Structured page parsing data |
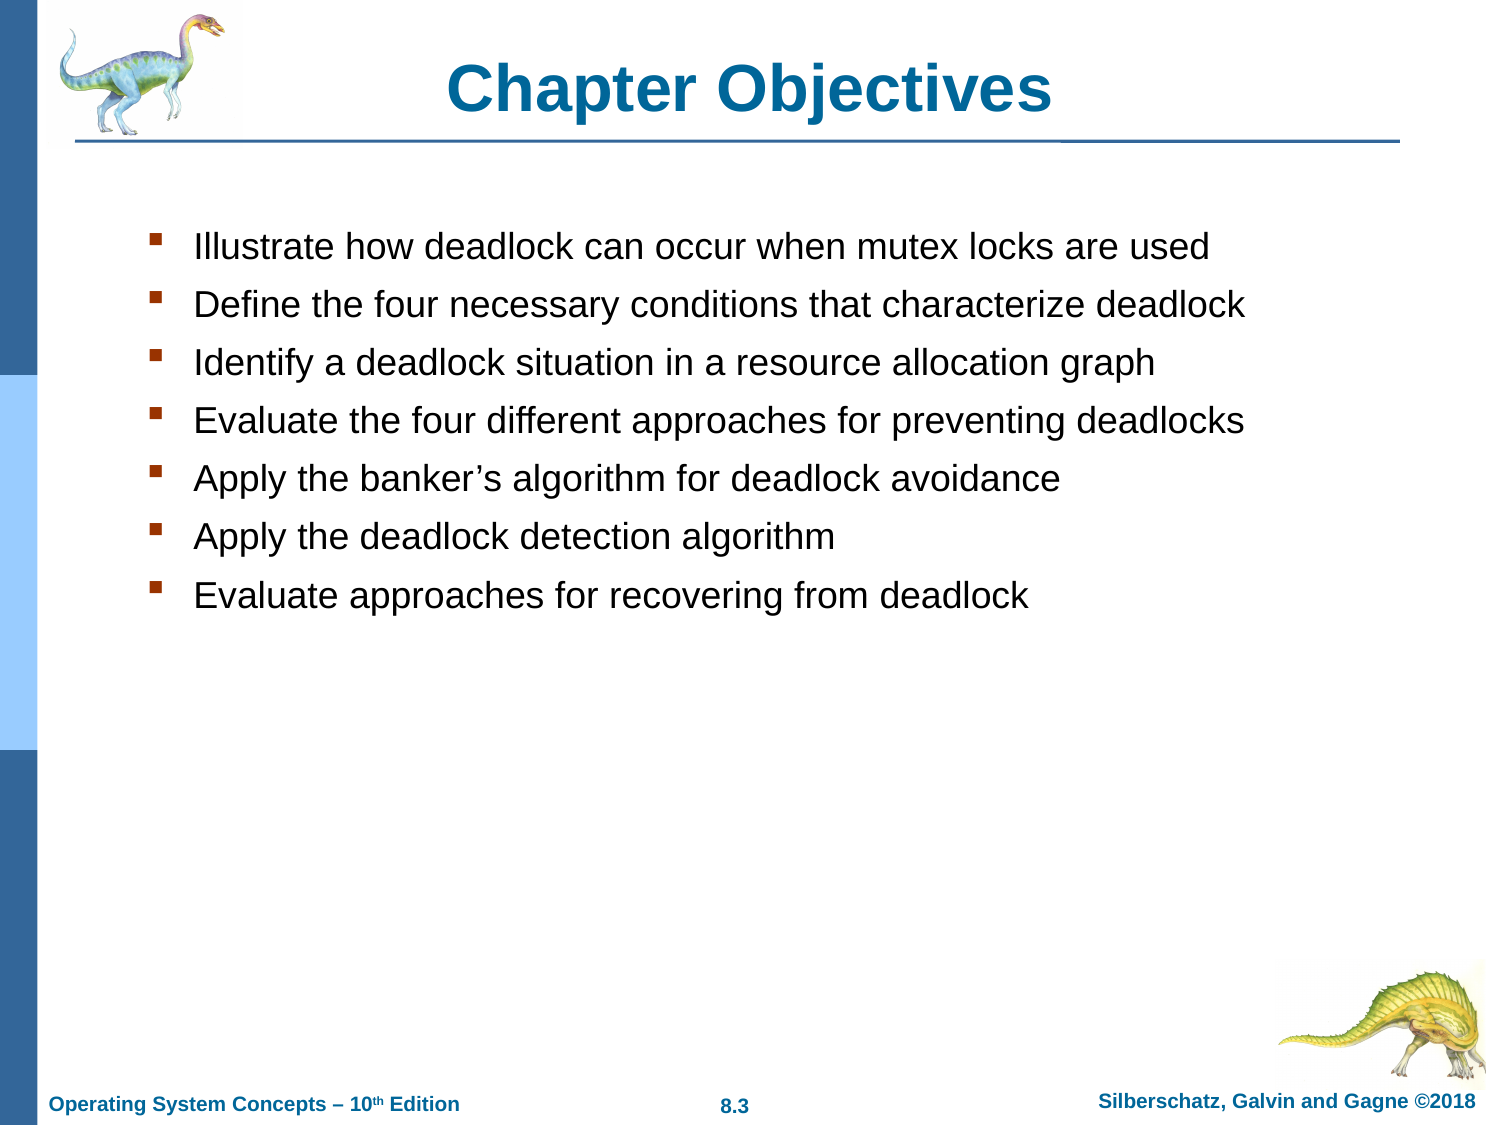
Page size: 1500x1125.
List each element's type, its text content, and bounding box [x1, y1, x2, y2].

picture [46, 0, 243, 149]
title Chapter Objectives [75, 37, 1425, 132]
picture [1275, 959, 1486, 1090]
list Illustrate how deadlock can occur when mutex locks are used Define the four necessary conditions that characterize deadlock Identify a deadlock situation in a resource allocation graph Evaluate the four different approaches for preventing deadlocks Apply the banker’s algorithm for deadlock avoidance Apply the deadlock detection algorithm Evaluate approaches for recovering from deadlock [131, 214, 1407, 953]
picture [1415, 1093, 1423, 1098]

REQUIRED ACTION |
Nothing should appear in the answer except the lines from the one with "List each element's" through the final line of the records, written exactly.

RESULT FOR THIS TASK |
List each element's type, its text content, and bounding box [x1, y1, x2, y2].

picture [46, 0, 243, 149]
title Chapter Objectives [75, 37, 1425, 132]
picture [1275, 959, 1486, 1090]
list Illustrate how deadlock can occur when mutex locks are used Define the four necessary conditions that characterize deadlock Identify a deadlock situation in a resource allocation graph Evaluate the four different approaches for preventing deadlocks Apply the banker’s algorithm for deadlock avoidance Apply the deadlock detection algorithm Evaluate approaches for recovering from deadlock [131, 214, 1407, 953]
picture [1415, 1093, 1423, 1098]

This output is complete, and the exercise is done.